About two years ago my grandmother passed away. It was not a surprise she had been going down the path at the end of her life for quite some time. We used to go out to breakfast with her and my grandfather every weekend, my family and I. One week she wasn’t well enough to come, nor the week after that. We would visit her every week; my grandpa would visit everyday. Week after week her eyes would be just a little less bright. Week after week she took another step down that final path. Eventually she had to be moved into a nursing home. We didn’t go on anymore walks after that. One day she just did not wake up. This didn’t come as a surprise, it wasn’t shocking or sudden. Simply it was her time to go; the sun had finally set on her journey. In passing she was able to do one last thing.

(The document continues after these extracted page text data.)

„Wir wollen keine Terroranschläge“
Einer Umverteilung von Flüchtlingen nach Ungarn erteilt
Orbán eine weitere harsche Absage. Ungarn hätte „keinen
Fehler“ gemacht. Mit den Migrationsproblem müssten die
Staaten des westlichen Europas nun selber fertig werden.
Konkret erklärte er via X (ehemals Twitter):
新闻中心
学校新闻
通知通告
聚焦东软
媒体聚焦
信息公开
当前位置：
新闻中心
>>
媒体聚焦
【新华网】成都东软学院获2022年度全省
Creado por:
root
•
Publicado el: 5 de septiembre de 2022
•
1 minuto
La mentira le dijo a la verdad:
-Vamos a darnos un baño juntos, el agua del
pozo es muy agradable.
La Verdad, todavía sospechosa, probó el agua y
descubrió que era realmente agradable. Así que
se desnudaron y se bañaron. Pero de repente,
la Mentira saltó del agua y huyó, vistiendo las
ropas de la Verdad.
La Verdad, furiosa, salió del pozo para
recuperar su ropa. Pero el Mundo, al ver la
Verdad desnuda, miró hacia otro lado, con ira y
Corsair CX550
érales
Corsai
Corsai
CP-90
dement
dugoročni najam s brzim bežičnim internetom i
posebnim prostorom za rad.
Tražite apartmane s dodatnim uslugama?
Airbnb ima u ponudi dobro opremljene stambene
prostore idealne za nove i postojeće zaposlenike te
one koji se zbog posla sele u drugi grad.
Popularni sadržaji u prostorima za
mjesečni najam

Over the next couple days, all my aunts, uncles, and cousins, daughters, sons, and grandchildren came to my grandpa’s house. On the day of the funeral we all wore buttons celebrating her; mine said, “Kiss me I’m Irish”. As we all gathered we realized that she would not want to be remembered in death, not like the final years of her life, but the way she lived her life. We all laughed that day at the funeral, not a sad laugh, but we laughed about what we remembered in her life. She was not a shy person; she was as wild as they come. I learned more about whom my grandma really was that night then I would ever remember from the short part of her life I was alive for. How she would hop in a convertible with my uncle, her son-in-law, and love every minute of it. She was always the life of a party, and even in death she still was. No one told a sad story that day, everyone just reminisced about the great times they had had with my grandma. Every story ended happy, every story was just another page in her glorious life.
Her final act of death was not a burden or a devastating blow. It brought the whole family together, and we were sad of course but in remembering her it was only possible to do it with a smile on your face and a laugh in your heart. She made me believe that it’s not how you die, or when you die, or how long you lived that makes a difference. The things that really make a difference at the end of your life are how you lived. Even in death we found humor, being able to laugh at death, not in jest, but in love. This led me to believe that even in death you can bring joy to those who loved you.